Mi hermana apenas tenía la apariencia de una niña de seis años del reino mortal, tenía apenas quinientos años, solo era una niña que lloraba al ver a su familia marchar.
Con gran pesar dejé mi hogar, mis padres me acompañaban en este viaje, todos deseábamos poder regresar a salvo.
Pero por el momento nuestra mayor preocupación sería la distribución de los grupos dentro del ejército que el emperador tan desesperadamente había reunido.
Mi clan no se llevaba especialmente bien con los otros clanes, todos ellos le lamían las botas a la corona inmortal, el mío por suerte no.

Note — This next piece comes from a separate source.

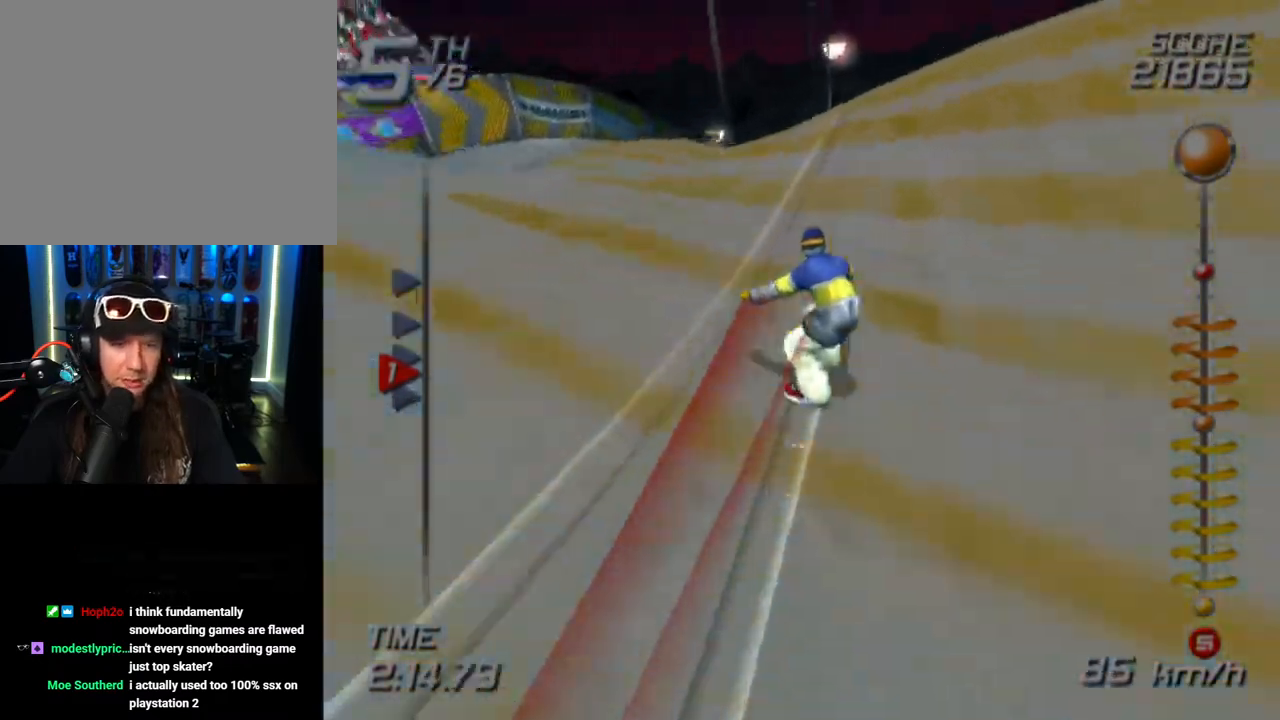
{"buttons": ["CROSS", "SQUARE"], "left_stick": "up", "right_stick": "center", "events": []}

No nos habíamos establecido en sus tierras, y las nuestras estaban lejos del noveno cielo, gracias a eso mi clan gozaba de la libertad de elección que la mayoría de otros clanes inmortales como el de las aves, el clan del río Mohe, el clan de dragones del mar del norte por ejemplo no tenían.
—No te preocupes Jin’er, tú viejo abuelo no dejará que el cielo nos restrinja a su conveniencia.
—Eso espero.
(poner er al final de los nombres o una A como A’jin es un modo cariñoso de llamar a los cercanos o familiares a ti)

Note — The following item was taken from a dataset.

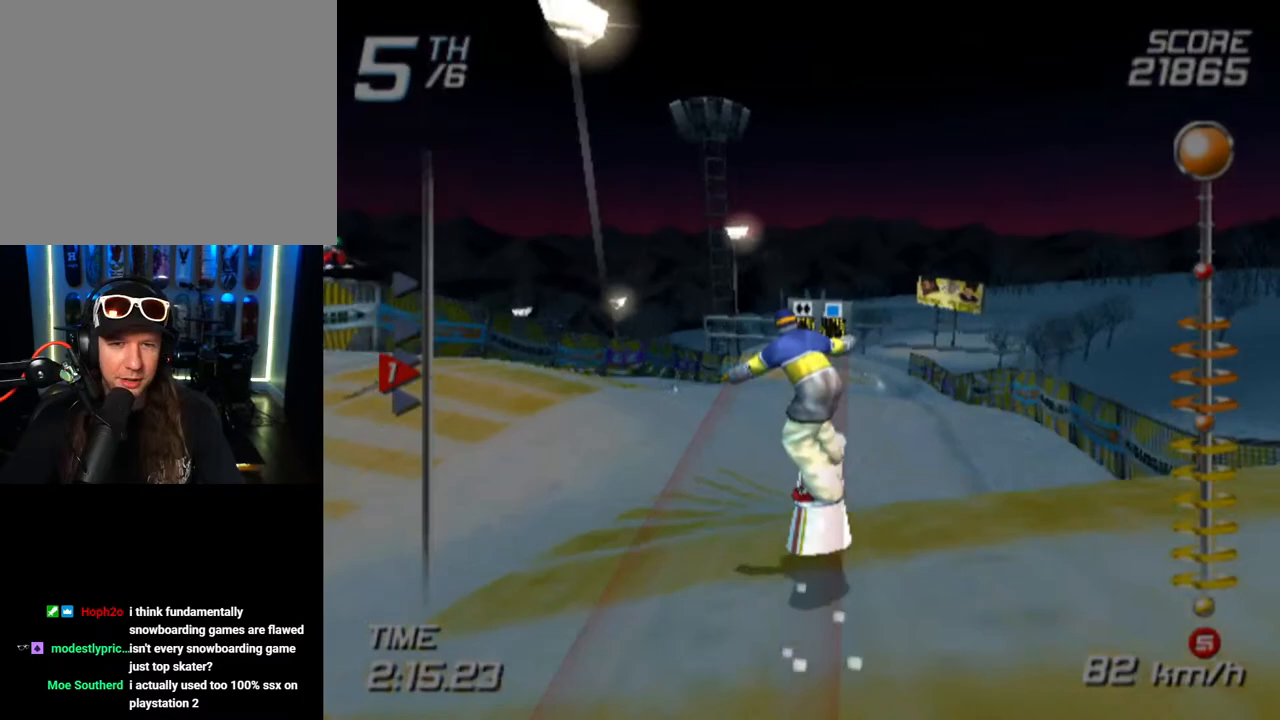
{"buttons": ["CROSS", "SQUARE"], "left_stick": "up", "right_stick": "center", "events": []}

Para cuando llegamos al noveno cielo para la reunión del ejército, casi todos los llamados estaban presentes en la sala del trono.
Todos repartidos a ambos lados del pasillo que llevaba al trono, el emperador inmortal parecía demacrado, pero mantenía las formas a pesar de la fatiga visible.
Pronto la reunión dio comienzo y todos esperaron expectantes a qué el emperador empezase a hablar de su plan, si es que había uno.
—Bien, me alegro de veros todos aquí, eso significa que comprendéis la magnitud del problema que se nos viene encima.
—Con sumo respeto majestad ¿Tenéis algún plan?
—No del todo, por ahora el reino de la luna ha invadido gran parte del terreno de las fronteras y parte del rio Mohe el cual es el lugar más cercano después de la frontera. Mi plan es atacar la ciudad sin luna y la ciudad de la luz en el reino demonio. Si salen bien esas conquistas el reino de la luna sería el siguiente paso.
—¿Y quién liderará esas batallas?
—¿No deberíamos dividirnos en dos grupos para eso?
—El general de esta guerra será Xu Yin Feng, el padre del actual patriarca de clan dragón y fénix. Confío en su experiencia para guiarnos a la victoria.